Thursday, March 12, 2009

Don't sell your (property's) soul to the company store

3/12/09 Batavia (NY) Daily News
Letter: Don't sell your (property's) soul to the company store
By Joseph A. Zampogna

Thursday, March 12, 2009 10:03 AM EDT

On a crispy clear and bright sunny day last fall, we were visited at our Orangeville home by a young sales representative from The Invenergy Corporation. This individual came to politely explain that our neighbor had signed a land-lease agreement with the Invenergy Wind-Power Company to erect a 400+ foot wind-turbine on their property adjacent to our southern property line. He carried with him a Setback Waiver Agreement that he wanted our family to sign and have notarized. After a pleasant conversation, he departed, leaving the unsigned document with us.

Since that visit, several months have passed and our naivete regarding wind "farms" has been replaced by the sobering reality that the Orangeville landscape and the quality of life that we have taken for granted, as well as the value of our property, will forever be negatively altered by the imposition of this "so called" clean and renewable energy resource.

Our family has arrived at our current understanding of wind-turbines and "wind farms" through research, reading and visitations to areas where these mechanisms are currently in operation. In addition, we are in frequent Internet contact with scientists, agencies and other interested parties that share up-dated information with us regarding this issue.

The nine-page Setback Waiver Agreement that was presented to us contains a project participation fee to be paid to us over a 15-year period if the developer executes the waiver by erecting a wind-turbine within 1,000 feet from our residence or within 150 feet from the boundaries of our property. No participation payment is made to the owner for five years or until the developer begins selling electrical energy to a power company. If and when this is successful, and in exchange for a yearly payment ranging from $2,000 per year to $3,500 per year for 15 years, we are being asked to "submit our property's body, soul and value to the company store."

A careful study and a scrutiny of the language contained in this agreement reveal how skewed it is in favor of the developer. For example, it includes a confidentiality clause which requires the owner(s) not to disclose the terms of the Agreement to any parties other than their attorney or immediate family members. In addition, the Agreement requires that the owner(s) waive enforcement of noise limits and shadow limits that may be required by applicable law. Although payment is offered for 15 years, the noise and shadow limit waiver is in force for 40 years. However, this clause is apparently "superfluous" since the sales representative told us that wind turbines are "as quiet as the hum of our new kitchen refrigerator."

There is also a no interference clause in the Agreement that prohibits the owner from disturbing or interfering with the development, permitting, construction, installation, maintenance, or operation of the wind power facilities. Consequently, an owner who signs such a contract compromises their right to recourse in the event they are not satisfied with any activity by the developer on their property.

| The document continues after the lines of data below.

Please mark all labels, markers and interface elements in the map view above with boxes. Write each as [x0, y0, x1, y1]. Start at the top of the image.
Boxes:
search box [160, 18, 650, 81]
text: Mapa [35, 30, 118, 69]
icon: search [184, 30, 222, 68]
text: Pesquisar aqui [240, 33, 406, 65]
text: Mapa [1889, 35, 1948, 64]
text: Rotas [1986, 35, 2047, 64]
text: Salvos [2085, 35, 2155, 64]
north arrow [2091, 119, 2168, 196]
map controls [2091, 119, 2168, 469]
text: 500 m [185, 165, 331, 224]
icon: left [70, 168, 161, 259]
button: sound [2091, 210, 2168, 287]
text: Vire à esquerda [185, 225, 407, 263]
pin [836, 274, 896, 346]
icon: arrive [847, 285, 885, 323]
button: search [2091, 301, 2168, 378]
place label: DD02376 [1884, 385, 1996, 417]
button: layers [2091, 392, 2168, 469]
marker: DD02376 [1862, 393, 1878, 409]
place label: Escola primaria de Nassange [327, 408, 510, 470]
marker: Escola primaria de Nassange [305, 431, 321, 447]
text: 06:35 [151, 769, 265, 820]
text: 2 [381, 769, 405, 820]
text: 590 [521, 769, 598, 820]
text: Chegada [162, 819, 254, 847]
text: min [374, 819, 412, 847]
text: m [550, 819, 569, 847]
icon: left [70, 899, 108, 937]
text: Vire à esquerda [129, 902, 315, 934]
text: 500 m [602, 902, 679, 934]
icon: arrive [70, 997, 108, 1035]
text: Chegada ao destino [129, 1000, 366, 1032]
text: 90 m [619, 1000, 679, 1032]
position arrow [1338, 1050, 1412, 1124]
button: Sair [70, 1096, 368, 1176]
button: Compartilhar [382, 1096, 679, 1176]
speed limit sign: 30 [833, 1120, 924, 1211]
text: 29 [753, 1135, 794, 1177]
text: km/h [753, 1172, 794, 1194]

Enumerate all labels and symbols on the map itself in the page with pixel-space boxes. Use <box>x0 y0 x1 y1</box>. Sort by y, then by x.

The default sections in this contract require that the owner provide a "written" notice of the event of default to the developer or mortgagee including the required remedy to correct the default. The developer has two months and the mortgagee has six months to "begin" to correct the default and to proceed with "commercially reasonable diligence" to correct the default. The expression "commercially reasonable diligence" is subject to interpretation, and therefore to possible litigation. Unfortunately, in signing this Agreement, the owner waives the right "... to institute summary proceedings in connection with the signed Agreement." Simply stated, the owner sacrifices the right to bring a lawsuit in order to correct the default and for possible damages as a result of the default.

In the instance of a monetary default, the developer has two months and a mortgagee has three months to remedy the required obligation. According to the Agreement, this type of default is remedied when the tenant (developer/mortgagee) deposits the amount of money in question into an escrow account. The money in question remains there until a final decision is made by a court or upon a negotiated agreement between the tenant and landlord. The tenant (developer/mortgagee) is not required to pay interest on monies due and, as previously noted, the owner has waived the right to bring legal action. In the interest of "fairness," the developer or mortgagee retains the right to institute legal action for recovery of any payment made to the owner.

Reading and interpreting the "legaleeze" of a complex contract is a challenging task which requires the assistance of an experienced attorney. After so doing, this writer asks why anyone would sign a contract which contains so much protection for the developer and so little protection for the property owner. Perhaps, a property owner would sign a Land-Lease Agreement solely out of concern for the environment, for production of "clean energy," or to protect the value of their neighbors' properties? Or, is it solely about the money? Is anyone so altruistic that they would sign a contract that seriously compromises their lifestyle and the value of their property without receiving some form of monetary return?

It is painfully apparent that when money is involved, all other clauses of a contract seem to be of little consequence to the recipient. Nevertheless, it is important to note that in our current world of economic turmoil and financial uncertainty, failure to honor contracts, bankruptcies and foreclosures are commonplace and often subject to the politics of expediency. Therefore, "Caveat Emptor!" (Let the buyer beware!)

Dr. Joseph A. Zampogna lives in Orangeville.